Large law firms created the NLU boom by hiring extensively from a few campuses.

They would pick up many talented kids as A0 and hope some of them would get trained enough to do legal work in a year or so.

Most of these firms did not or could not retain even 50% of this cohort after a year though.

While it was great in theory, and it allowed them to tell the clients that they are hiring the top talent in the country, campus placement often did not work very well for these law firms.

What worked much better was hiring long term interns from traditional colleges that allowed their students to intern through the year. These long term interns were far more well adjusted, developed better skills, built good relationships within the firm and worked better in a firm setting when they graduated.

Still, making offers in top campuses every year remained a matter of prestige.

However, the number of campus placement offers is not growing, and even dwindling in some cases although the economy is booming, FDI is growing, capital market is at its hectic best, new practice areas are emerging and corporate India’s legal spending is steadily growing.

What is the reason?

Are the law firms hiring less?

No. Law firms are hiring a lot. They are just hiring less from campus.

The fact is that the number of tier 2 and tier 3 firms, along with highly specialised boutique firms have grown in numbers very rapidly in the last 5 years. They are better at spotting undervalued talent, and train the talent over a few years.

Large law firms can hire from those who worked in such firms for 2-4 years and find better talent at the same or even lesser cost compared to hiring from campus placement.

The pandemic disrupted hiring practices. It made law firms rethink what works and what doesn’t. While this change was slowly underway for many years, 2025 is the year when we are seeing a very obvious shift.

It has become harder to justify hiring people with no experience for 1.5 lakhs per month when you can get trained and experienced lawyers at a lower cost.

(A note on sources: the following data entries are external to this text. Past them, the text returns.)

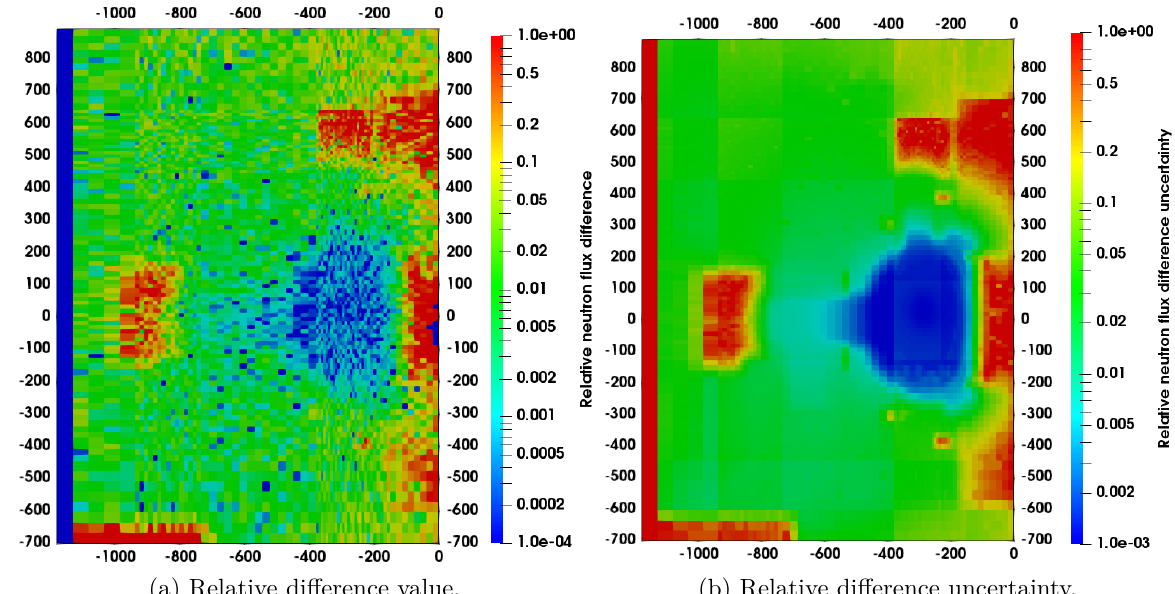
Figure 4: Relative neutron flux difference comparing analogue and FW-CADIS weight window variance reduction technique accelerated neutron fluxes: DD plasma, octant 1 with 1 × 10 9 simulated particles.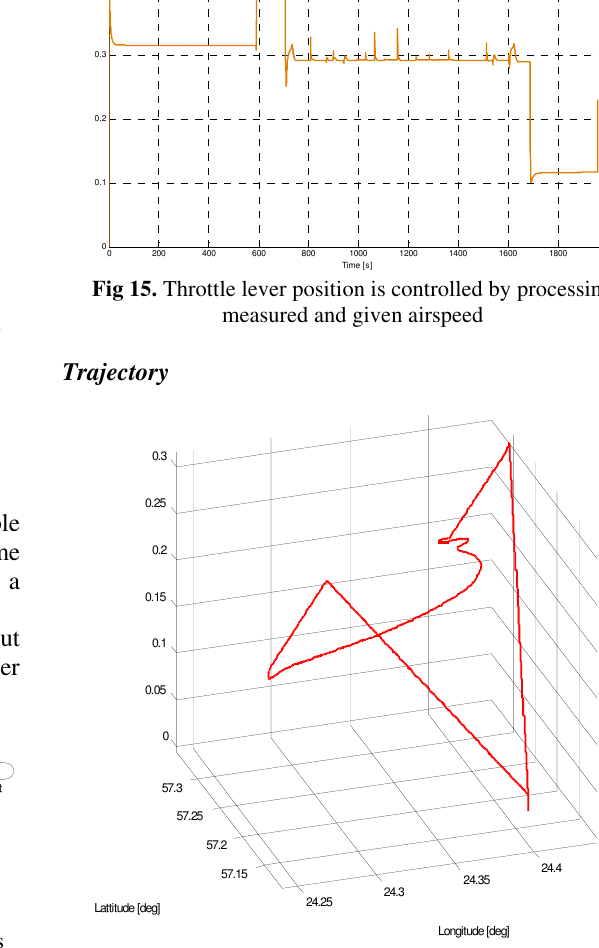
Fig 16. 3D illustration of the flight trajectory. Axes are not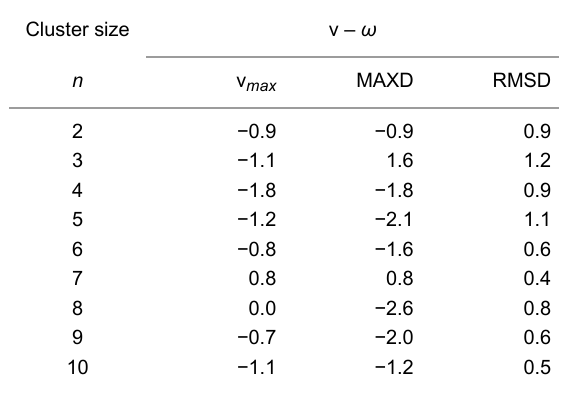
the features of the high-level PBE/VDB potential energy surfaces. It is therefore used to pre-scan PES in the fast-VSCF method. The right part of Figure 11 shows a plot of the binding energies for the various DFT approaches and MP2/SBKJC(1 f ), compared to energy values reported in other studies and to available experimental values.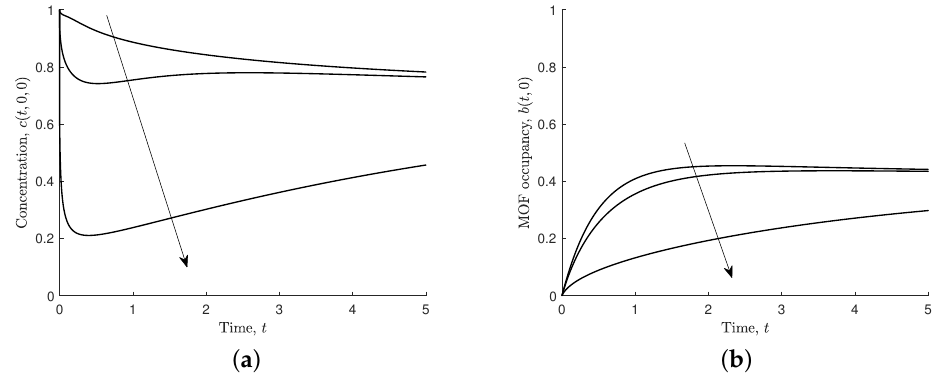
Figure A3. Results for different values of effective capacity, s 4 = 0.1,1,10, s 1 = s 2 = s 3 = 1, and D = 0.5. Arrows indicate the direction of increasing s 4 . ( a ) Non-dimensional concentration of ferric ions through MOF-mid point across two media, c ( t ,0, x 2 ) . ( b ) Non-dimensional MOF occupancy, b ( t ,0 )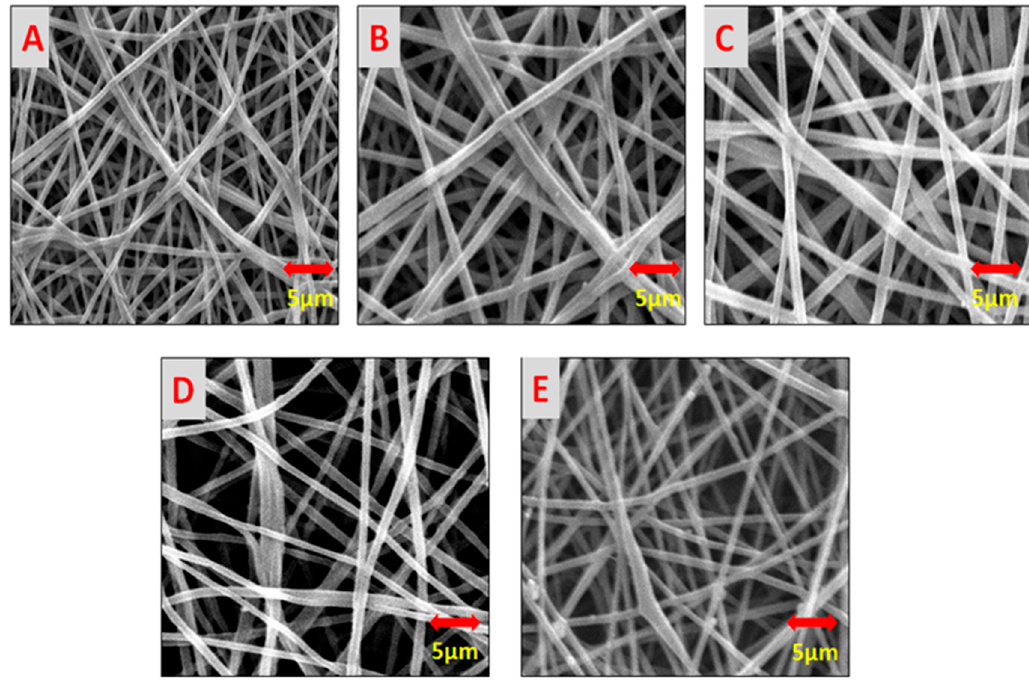
Figure 3. Surface morphology of the developed electrospun nanofibers. ( A ) Pure PVA nanofibers; ( B ) / PVA nanofibers; ( C ) 1.5% AV / PVA nanofibers; ( D ) 2.5% AV / PVA nanofibers; ( E ) 3% 0.5% AV/PVA nanofibers; ( C ) 1.5% AV/PVA nanofibers; ( D ) 2.5% AV/PVA nanofibers; ( E ) 3% ( B ) 0.5% AV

NLUs are of course oblivious to this shifting reality, they would continue to be the rent seeking organisations they are. They can afford to do so after all. They will get their fees, the professors will get their salary on time, nothing will change for the admin people.

But can the students afford to ignore the trend?

What should law students do then? What is the way forward?

  1. rely less on law school brand
  2. focus more on skills
  3. learn how to build your own law practice/firm through client education and ethical marketing practices – there was never a better time to do that

If you need a job, do not obsess over large law firms, pick up a job at a smaller firm if needed, knowing that you could switch to a larger firm easily in 2-3 years if you do a good job.